There are plenty of products and services that make no concession to kids at all. Not everything has to.
posted by rory at 9:05 AM on August 4 [1 favorite]


But most households don't contain young children. Why should appearing childproof be more of a priority than other design considerations? Especially for a piece of hifi equipment, which is best kept out of reach of little kids whatever brand it is.

It's not just about kids, though. If anything, that's what makes his invocation of children seem a bit odder. The HiFi's visual design suggested unnecessary fragility. For many people, their eye was drawn towards the iPod and how apparently easily one could snap it off. Contrast with the Braun SK55, which is physically a more delicate piece of audio equipment, and yet it appears to be solid and sturdy, while also being visually pleasing and true to its own delicacy.

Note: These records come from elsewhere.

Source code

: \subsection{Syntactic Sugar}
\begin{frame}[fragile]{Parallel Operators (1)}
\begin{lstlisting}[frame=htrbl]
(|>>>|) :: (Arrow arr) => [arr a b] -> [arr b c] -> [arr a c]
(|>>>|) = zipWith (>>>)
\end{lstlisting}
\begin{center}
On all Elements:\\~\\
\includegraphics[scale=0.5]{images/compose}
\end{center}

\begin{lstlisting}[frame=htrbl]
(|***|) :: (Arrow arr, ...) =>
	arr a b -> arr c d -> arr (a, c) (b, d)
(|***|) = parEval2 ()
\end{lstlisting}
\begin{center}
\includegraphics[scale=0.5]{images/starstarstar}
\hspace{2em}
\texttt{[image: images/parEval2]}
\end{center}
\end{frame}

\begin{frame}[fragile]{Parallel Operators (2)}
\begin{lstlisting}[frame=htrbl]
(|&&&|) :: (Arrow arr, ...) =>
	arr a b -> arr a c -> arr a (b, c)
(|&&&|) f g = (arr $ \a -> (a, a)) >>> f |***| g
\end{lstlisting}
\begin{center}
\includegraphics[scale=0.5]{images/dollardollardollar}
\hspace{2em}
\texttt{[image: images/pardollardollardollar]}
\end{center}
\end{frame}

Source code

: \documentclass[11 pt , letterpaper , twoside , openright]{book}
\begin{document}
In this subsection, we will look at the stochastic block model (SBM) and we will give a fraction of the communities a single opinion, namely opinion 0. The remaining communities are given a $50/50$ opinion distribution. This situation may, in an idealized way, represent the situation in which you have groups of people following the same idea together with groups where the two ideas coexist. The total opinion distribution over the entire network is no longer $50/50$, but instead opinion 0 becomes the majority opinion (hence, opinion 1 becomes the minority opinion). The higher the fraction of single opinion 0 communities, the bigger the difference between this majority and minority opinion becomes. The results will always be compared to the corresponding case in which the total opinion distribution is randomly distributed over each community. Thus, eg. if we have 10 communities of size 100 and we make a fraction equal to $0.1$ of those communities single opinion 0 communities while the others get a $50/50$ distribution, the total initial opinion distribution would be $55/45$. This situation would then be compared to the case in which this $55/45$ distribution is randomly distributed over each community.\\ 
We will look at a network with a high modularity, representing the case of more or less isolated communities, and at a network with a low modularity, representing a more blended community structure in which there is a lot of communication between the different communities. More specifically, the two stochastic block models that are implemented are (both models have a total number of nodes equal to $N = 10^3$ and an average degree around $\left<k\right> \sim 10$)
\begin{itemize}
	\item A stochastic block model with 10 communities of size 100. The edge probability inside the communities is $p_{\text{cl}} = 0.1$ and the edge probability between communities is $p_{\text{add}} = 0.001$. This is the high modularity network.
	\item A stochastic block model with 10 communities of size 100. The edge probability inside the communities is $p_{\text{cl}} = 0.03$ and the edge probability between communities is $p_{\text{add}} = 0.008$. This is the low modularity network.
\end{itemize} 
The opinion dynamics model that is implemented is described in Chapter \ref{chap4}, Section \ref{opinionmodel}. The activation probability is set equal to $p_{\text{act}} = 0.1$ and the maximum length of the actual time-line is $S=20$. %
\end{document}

Anyway, I'm not going to go back and forth about it, but the point is that, for somebody who is obviously so talented and thoughtful when it comes to design, his appraisal of the iPod HiFi seems odd. It's telling that people didn't really copy that aspect of the HiFi's design. People prefer to see iPod docks where there is some sort of backing for the iPod, or where the base itself seems smaller, so that it doesn't just seem like a Chiclet glued to a cinder block.

...

I have taken high school math so I can tell you that's not a thing.

I had a similar moment of pedantry when he said, of the NEX-5's sensor, that "[p]hysically, it's the same size as a APS-C sensor." That's because...it is an APS-C sensor. The physical size is what it makes it so. His blog is otherwise so thorough and professional-looking. Quirks like that stand out as a result.

...

I feel bad that all of my comments have been criticisms, because really this blog is quite brilliant. I just don't have much to add to the good posts.
posted by Sticherbeast at 9:28 AM on August 4 [1 favorite]


Muji should sponsor Indianapolis 500 race cars and Tour de France riders.
Actually, they could probably just say they do. "See? There's our non logo."
posted by Chitownfats at 12:29 PM on August 4 [1 favorite]


Yeah, his review of the Cube glosses over the enormous blind spots you must get from those pillars, just because he really likes the rounded window thing.